Bureau. Fin d’après-midi. L’imprimante crache ses feuilles dans un ronronnement agaçant. Estelle pousse la porte, encore obsédée par cette clinique Physir. ‘Joana, s’il te plaît, raconte-moi.’ Sa voix tremble, ses yeux implorants. Je la fixe, son chemisier tendu sur ses seins, sa jupe crayon qui moule ses cuisses. Mon tailleur strict cache mon feu. J’ai évité ça trop longtemps. Assez. ‘Ferme la porte, Estelle.’ Elle obéit, hésitante. Clic de la serrure. Hâte. Mon cœur cogne. Risque total : un collègue passe, entend. Les néons bourdonnent, froids. Je me lève, contourne le bureau. Son parfum sucré m’envahit. ‘Tu veux du plaisir ajusté ? Je vais t’en donner, moi.’ Elle recule, heurte le mur. Mes lèvres sur les siennes. Dures. Elle gémit, surprise. Ma langue force, envahit. Mains sur ses hanches, je la plaque contre moi. Son corps cède, moite déjà.

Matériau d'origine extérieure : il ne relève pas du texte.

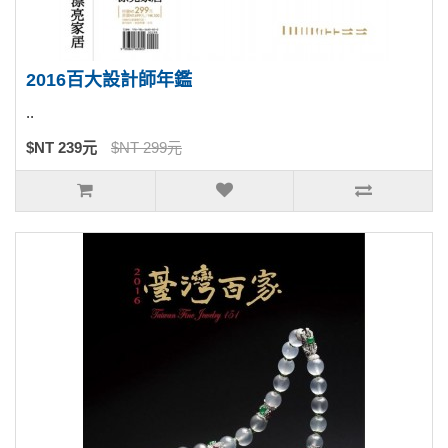
2016百大設計師年鑑
..
$NT 239元
$NT 299元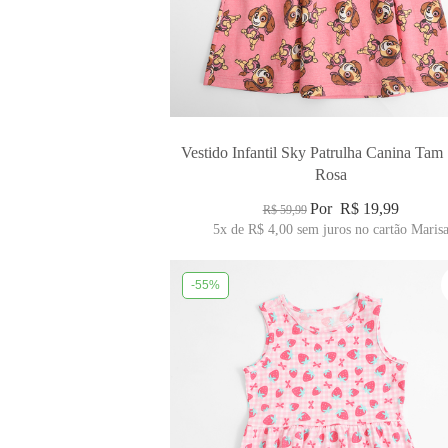
Vestido Infantil Sky Patrulha Canina Tam
Rosa
Por
R$ 19,99
R$ 59,99
5x
de
R$ 4,00
sem juros no cartão Maris
-55%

Ses mains agrippent mon tailleur. Boutons sautent. Un. Deux. Mon soutif noir jaillit. ‘Putain, Joana, on est au bureau !’ ‘Ta gueule. Tu veux jouir comme jamais ? Laisse-moi.’ Je déchire sa chemise. Seins libres, tétons durs. Je les pince, mordille. Elle halète, tête rejetée. Ma main glisse sous sa jupe. Culotte trempée. ‘T’es une salope en chaleur, Estelle.’ Doigts qui écartent le tissu. Chatte rasée, gonflée. Je frotte son clito, dur comme un caillou. Elle couine. Bruit d’ascenseur au loin. Adrénaline explose. Je la pousse sur le bureau. Papiers volent, stylo cliquette au sol. Jambes écartées. Je m’agenouille. Odeur musquée. Langue sur sa fente. Elle goûte le miel. Je suce, aspire. ‘Oh merde, Joana ! Plus fort !’ Ses hanches bucklent. Doigts en elle, deux, trois. Elle inonde ma bouche. Tremblements. Je me redresse, tailleur ouvert. Ma chatte dégouline sur mes cuisses. ‘À ton tour, chérie.’ Elle glisse à terre, maladroite. Tire ma jupe. Culotte arrachée. Sa bouche inexpérimentée, mais avide. Langue timide sur mon clito. Je guide : ‘Plus profond, suce-moi comme une pute.’ Elle obéit. Plaisir monte, viscéral. Bureau tremble sous mes spasmes. Quelqu’un frappe ? Non, ventilateur. Je jouis, cri étouffé dans mon poing. Éclairs dans les yeux.
L’Approche : Tension au Bureau
Elle halète encore. Je la relève. Doigts dans sa chatte, je la baise debout contre la fenêtre. Vitre froide sur son dos. ‘Imagine si on nous voit.’ Elle gémit plus fort. Mon pouce sur son cul. Pousse. Elle explose, jus coule sur mes jambes. On s’effondre, suantes, moites sous les néons blafards. Respire. Silence. Bruit d’imprimante reprend, indifférent. Je me rhabille. Tailleur lisse, impeccable. Boutons refaits. Elle ajuste sa jupe, rouge, comblée. ‘C’était… dingue.’ Sourire carnassier. ‘Notre secret. Dehors, pro comme d’hab.’ Elle hoche, sort. Je m’assois, ouvre dossier. Téléphone sonne. Voix normale : ‘Oui, réunion demain.’ Masque parfait. Feu intérieur, prêt pour la prochaine.